Member of Parliament
- Incumbent
- Assumed office 17 February 2026
- Preceded by: Shaimum Sarwar Kamal
- Constituency: Cox's Bazar-3
- In office 5 January 2009 – 28 January 2014
- Preceded by: Mohammad Sahiduzzaman
- Succeeded by: Shaimum Sarwar Kamal
- Constituency: Cox's Bazar-3

Personal details
- Born: 18 November 1960 (age 65) Gomatali, Cox's Bazar, East Pakistan
- Party: Bangladesh Nationalist Party
- Parent: Saleha Khanam (mother);
- Website: https://kazal.pro.bd/

= Lutfur Rahman Kajal =

Bangladeshi politician

Lutfur Rahman Kazal (লুতফর রহমান কাজল) is a Bangladesh Nationalist Party politician and a former Member of Parliament from Cox's Bazar-3. He was re-elected as the Member of Parliament for Cox's Bazar-3 in the 2026 general election.

==Early life and education==
Kazal was born on 18 November 1966 in the village of Gomatali in Cox's Bazar subdivision, then part of the Chittagong District of East Pakistan. His father, Alhaj Mustafizur Rahman, was an industrialist who founded the Niribili Group, while his mother, Saleha Khanam, was a member of the Bangladeshi parliament.

He has a Bachelor of Commerce degree.
==Career==
Kazal became involved in politics during his student life, joining the Bangladesh Jatiotabadi Chatra Dal. Eventually, he was elected as Secretary of Fishermen Affairs at the BNP National Executive Committee.

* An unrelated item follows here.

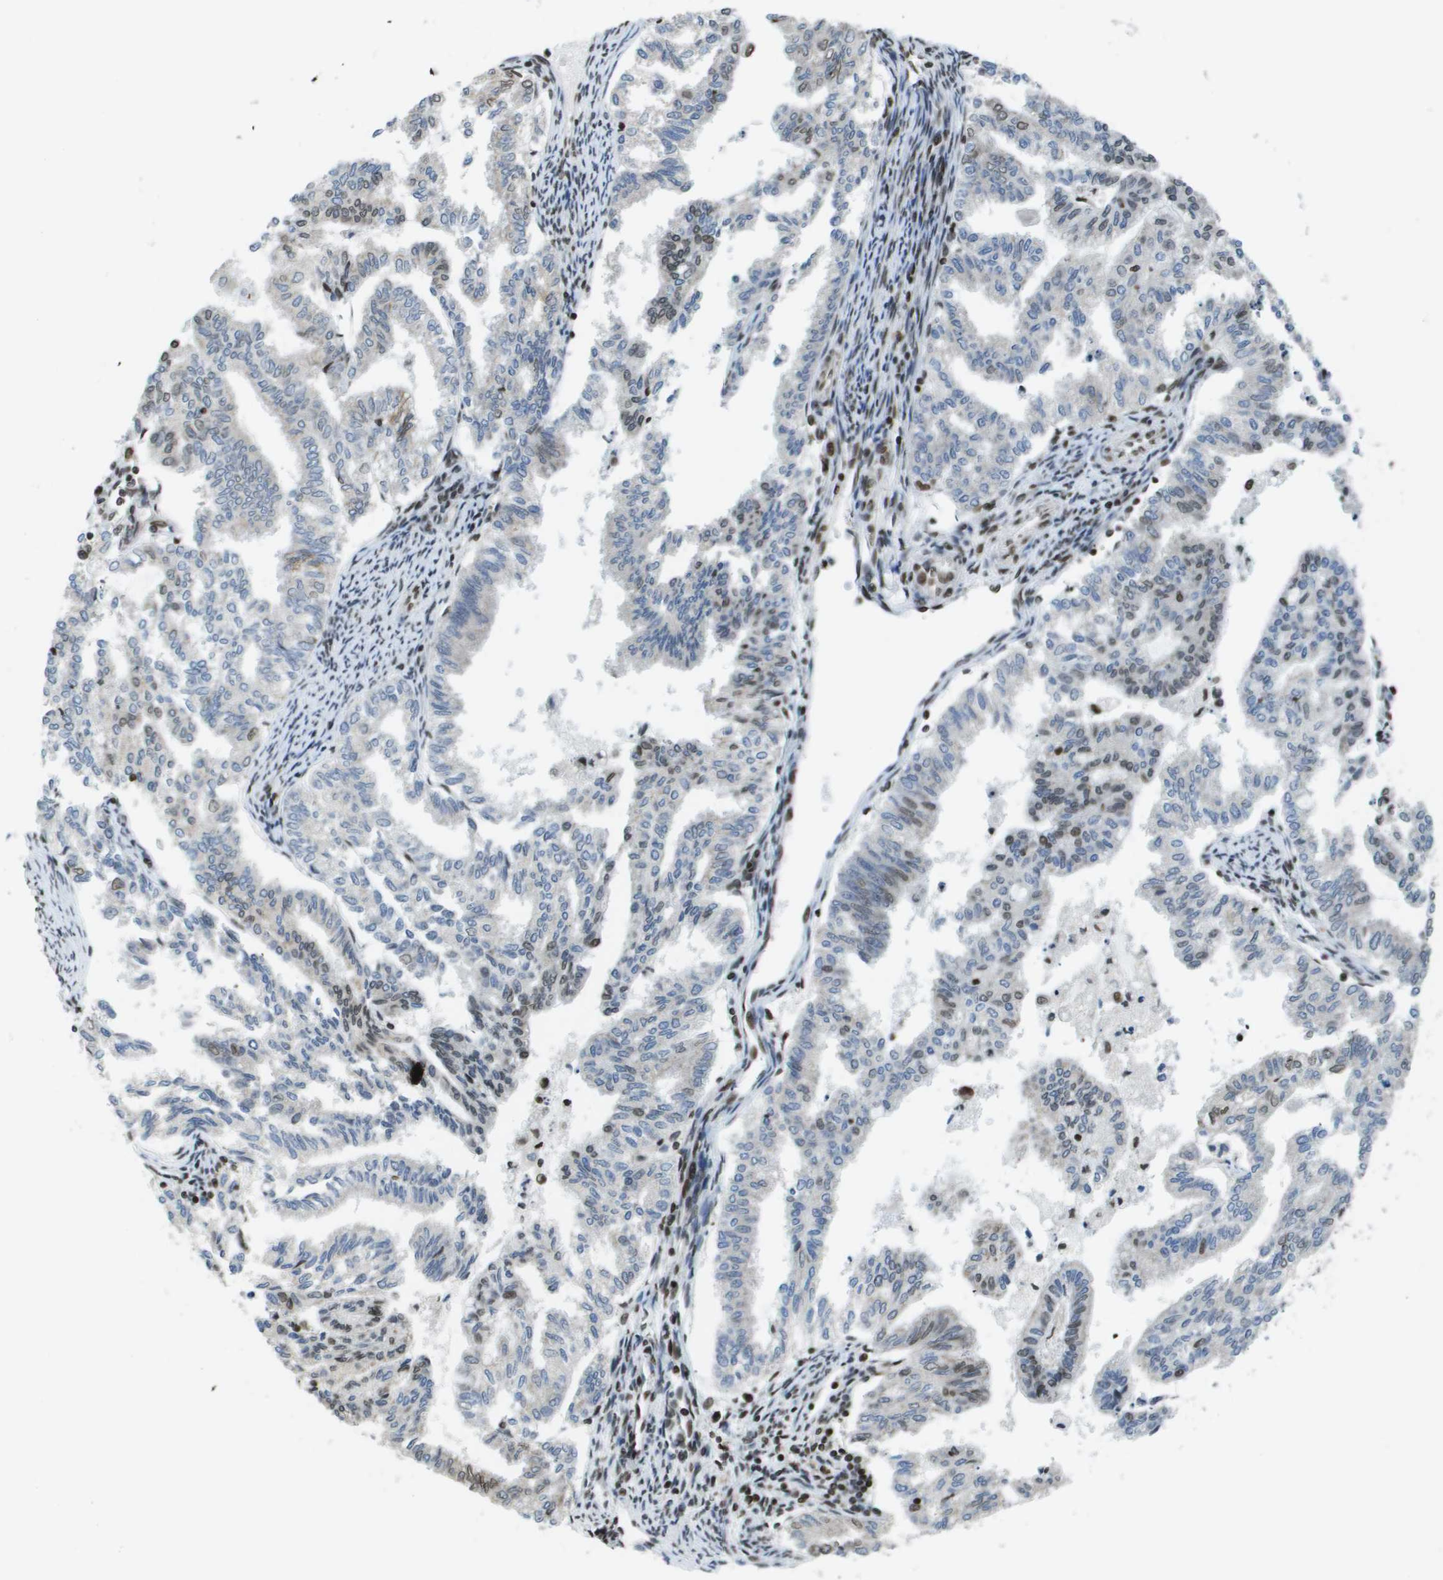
{"staining": {"intensity": "moderate", "quantity": "25%-75%", "location": "nuclear"}, "tissue": "endometrial cancer", "cell_type": "Tumor cells", "image_type": "cancer", "snomed": [{"axis": "morphology", "description": "Adenocarcinoma, NOS"}, {"axis": "topography", "description": "Endometrium"}], "caption": "Immunohistochemistry (IHC) of human endometrial cancer demonstrates medium levels of moderate nuclear expression in approximately 25%-75% of tumor cells. (DAB (3,3'-diaminobenzidine) = brown stain, brightfield microscopy at high magnification).", "gene": "RECQL4", "patient": {"sex": "female", "age": 79}}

Kazal was elected to parliament in 2008 from Cox's Bazar-3 as a Bangladesh Nationalist Party candidate. Prime Minister Sheikh Hasina blamed him for the 2012 Ramu violence in which Muslims attacked Buddhist residents of Ramu Upazila.

Kazal's restaurant was vandalized by activists of Bangladesh Chhatra League along with the nearby Bangladesh Nationalist Party office in July 2024 during the 2024 Bangladesh quota reform movement.